-- BEGIN Source text --

THE FLIGHT OF THE PHOENIX (1965)

Frank Towns: We got an injured man in there. The doctor says he can't be
moved. You're suggesting we tack him onto this thing...and bounce him
around...

Dorfmann: With the material and personnel available ...this project would
require at least 12 days. Dr. Renaud, how long did you say Mr. Scarnati might
be expected to live? Six days?

Dr. Renaud: Perhaps less.

Dorfmann: [looking at Towns] See? The problem does not even arise. \---

Frank Towns: The little men with the slide rules and computers are going to
inherit the earth.

THE CORE

Col. Robert Iverson: Being a leader isn't about ability. It's about
responsibility.

Maj. Rebecca Childs: Got it, sir.

Col. Robert Iverson: No you don't, Beck. I mean, you're not just responsible
for the good ones. You've got to be responsible for the bad ones. You've got
to be ready to make the shitty call.

Maj. Rebecca Childs: What makes you think I'm not?

Col. Robert Iverson: Because you're so damn good. You haven't hit anything you
couldn't beat. I mean, hell, you were the one who figured out how to save the
space shuttle. You made me, you made the rest of NASA just look like an ass.
It's just you're used to winning... and you're not really a leader until
you've lost.---

THE SEVEN SAMURAI

Kambei Shimada: As a matter of fact, I'm preparing for a tough war. It will
bring us neither money nor fame. Want to join? \---

Kambei Shimada: Go to the north. The decisive battle will be fought there.

-- END Source text --
-- BEGIN Given information --

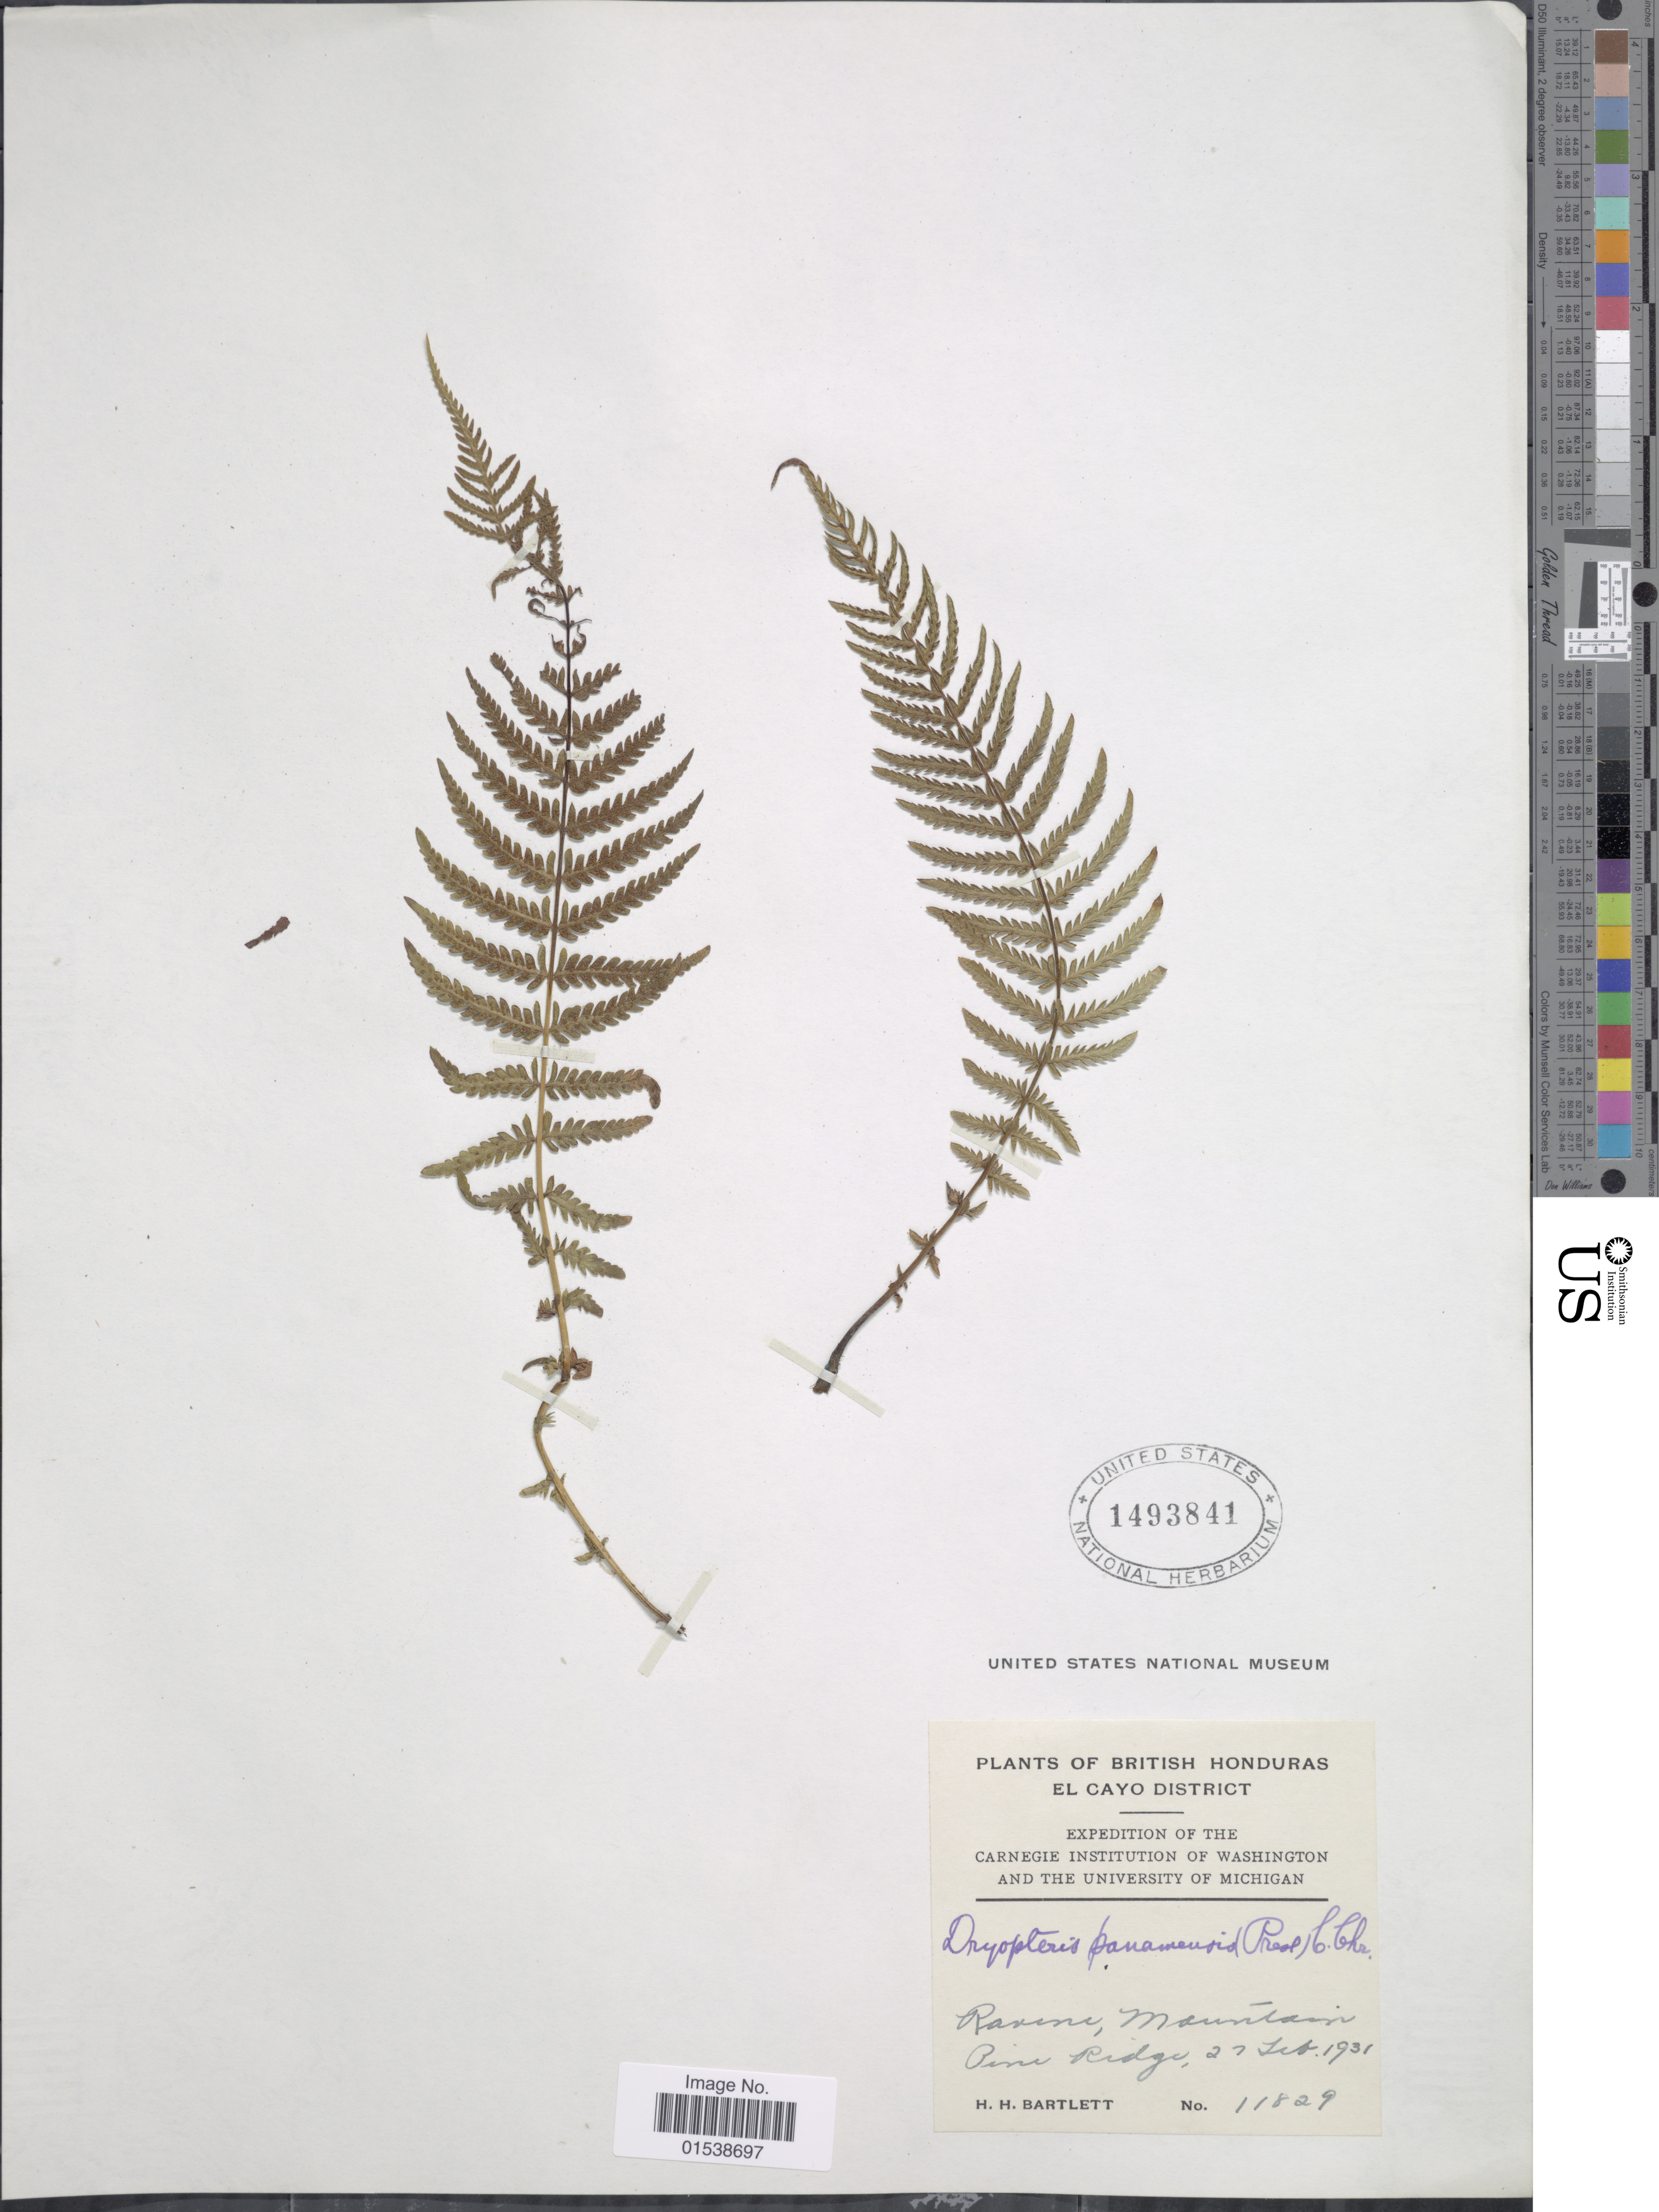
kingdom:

-- END Given information --
-- BEGIN Given information --

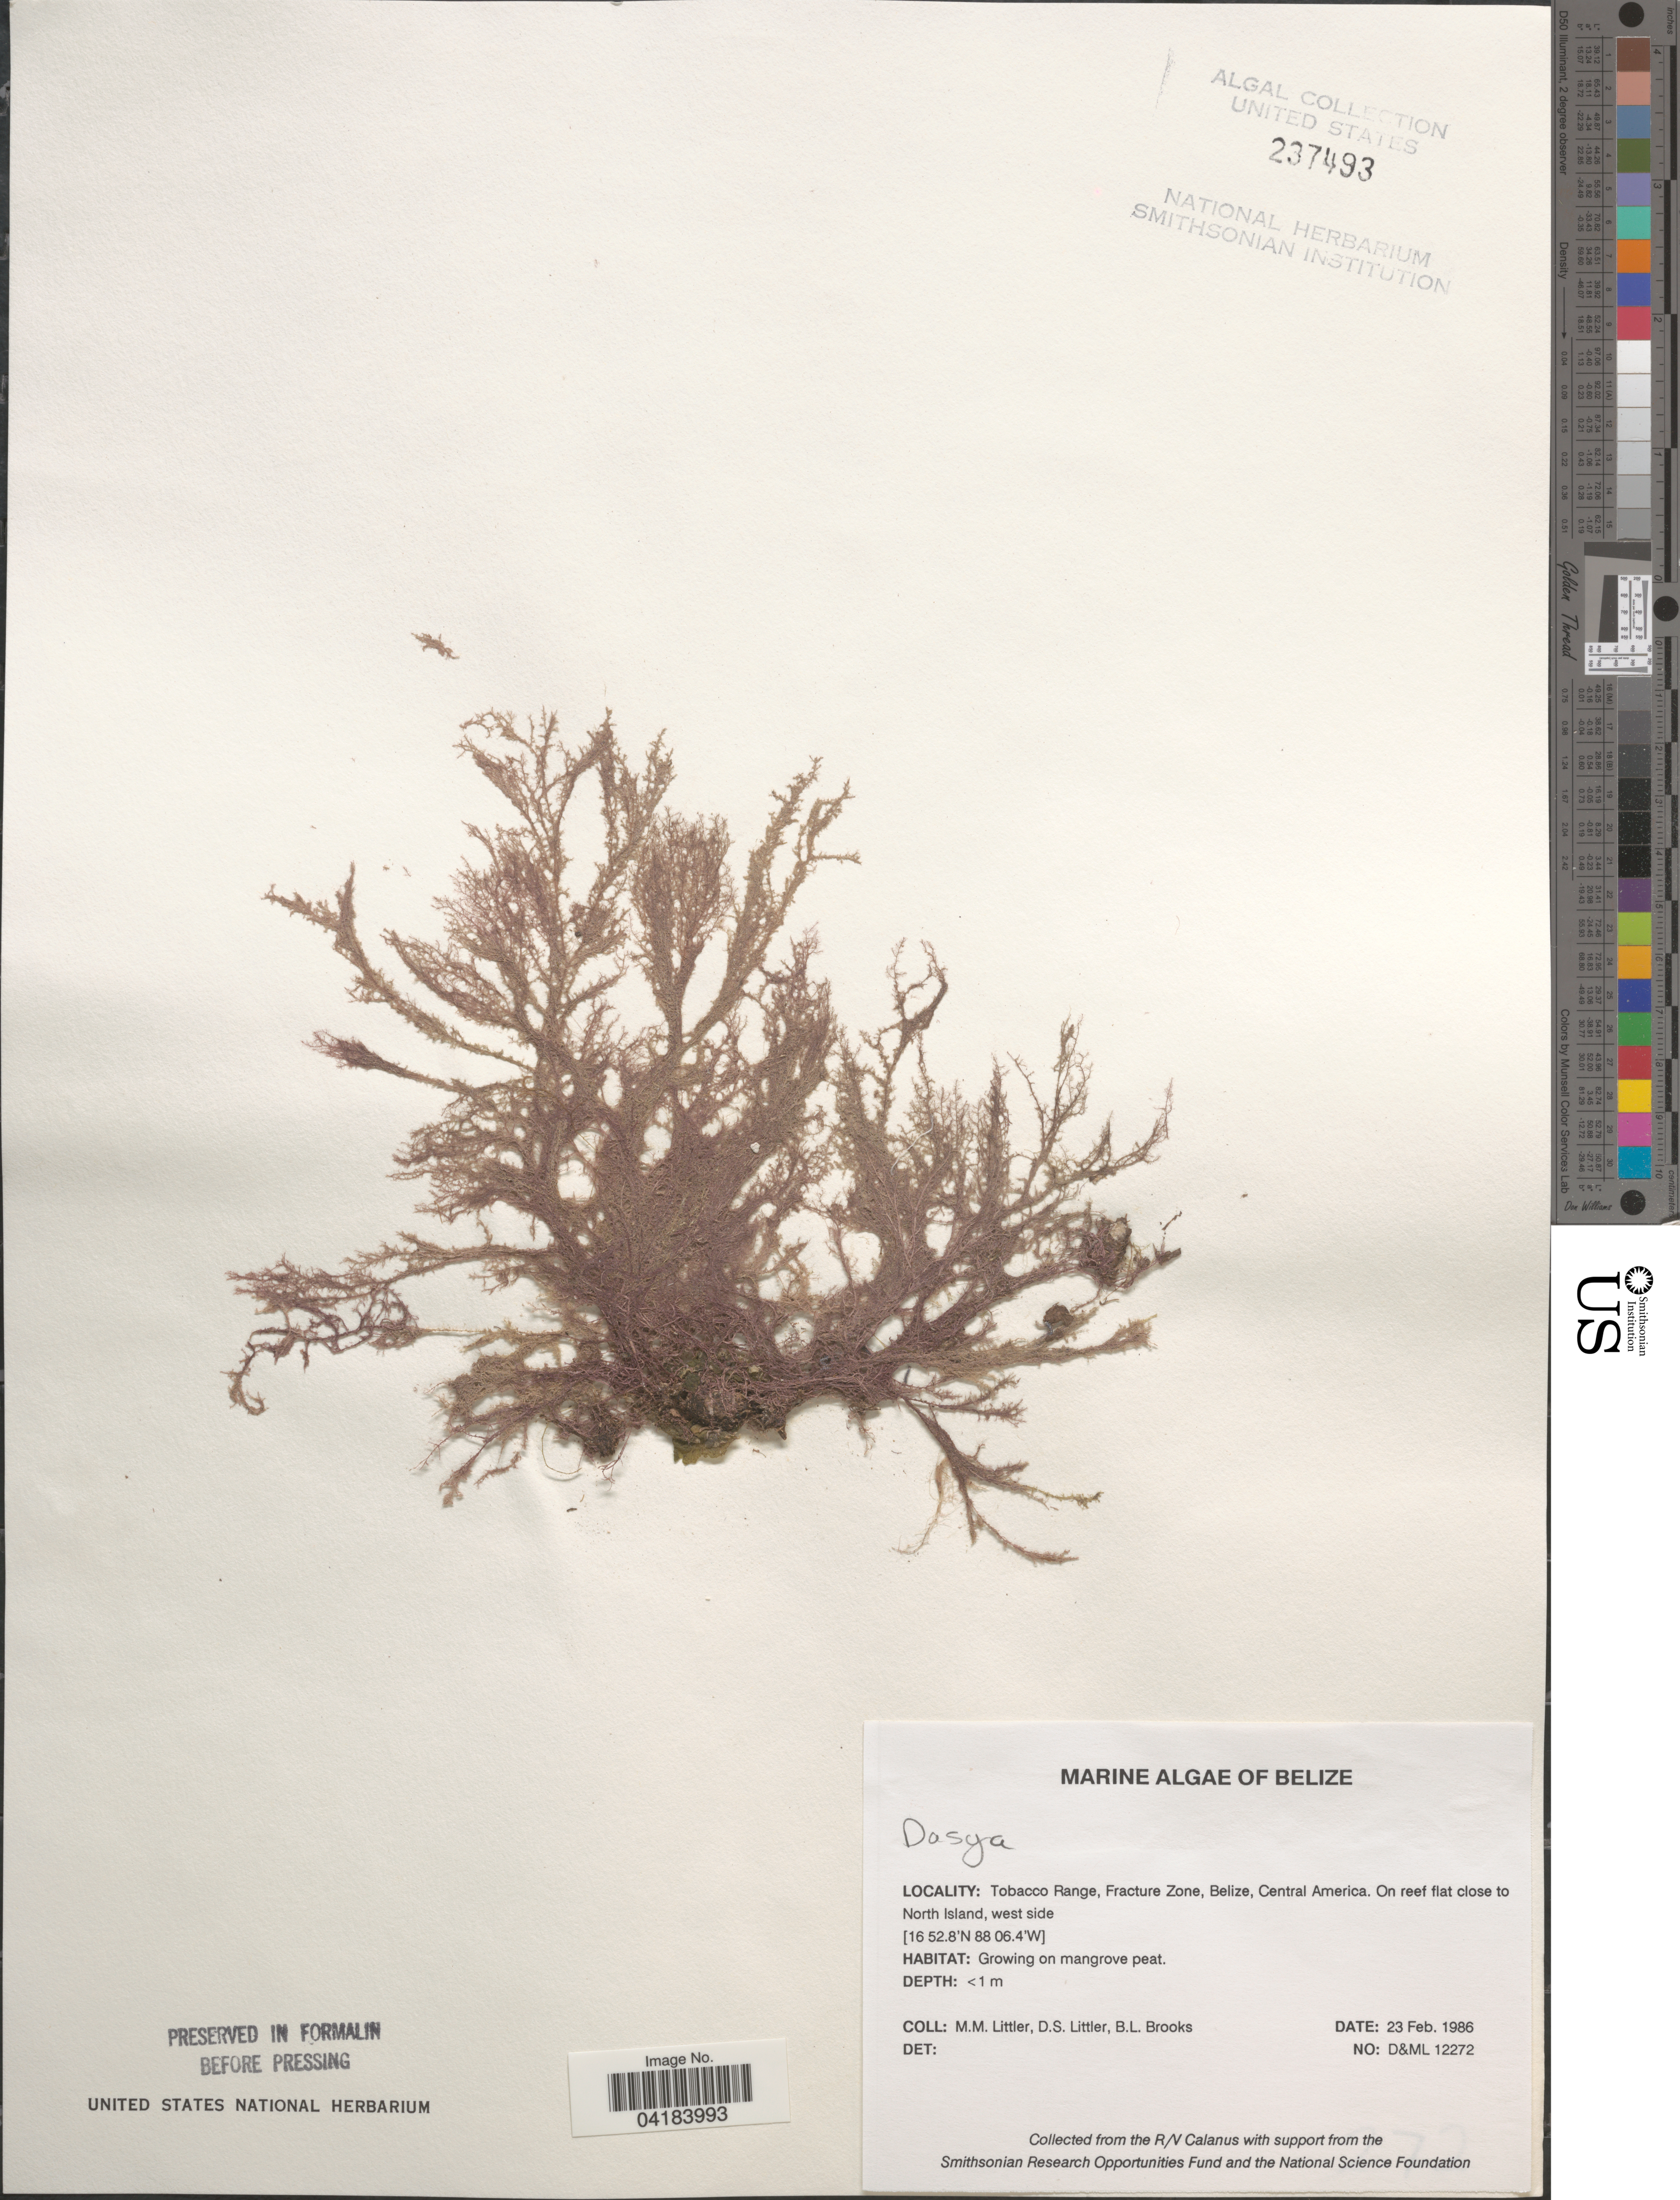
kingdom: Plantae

-- END Given information --

Could you carry the collection of movie quotes further, picking up after its last line? The rows come from a separate source.

Gorobei Katayama: Why didn't you build a fence there?

Kambei Shimada: A good fort needs a gap. The enemy must be lured in. So we can
attack them. If we only defend, we lose the war.

GALAXY QUEST (yes,GALAXY QUEST)

Tommy Webber: Whoo!

Guy Fleegman: We're getting hammered, Jason! Return fire?

Jason Nesmith: No! Divert all energy to the armor!

Sarris: How adorable. The actors are going to play war with me.

Gwen DeMarco: Sarris' ship accelerating toward us at Mark 2.

Jason Nesmith: Accelerate to Mark 4! \---

Sarris: Let me remind you, sonny: I am a general. If you are counting on me to
blink, then you are making a deadly mistake.

Jason Nesmith: Well, let me tell you something, Sarris! It doesn't take a
great actor to recognize a bad one. You're sweating!

Gwen DeMarco: Armor almost gone, Jason!

Sarris: You fool! You fail to realize that with your armor gone, my ship will
tear through yours like tissue paper!

Jason Nesmith: And what you fail to realize is my ship is dragging mines!

Sarris: OH, NO! TURN! TURN!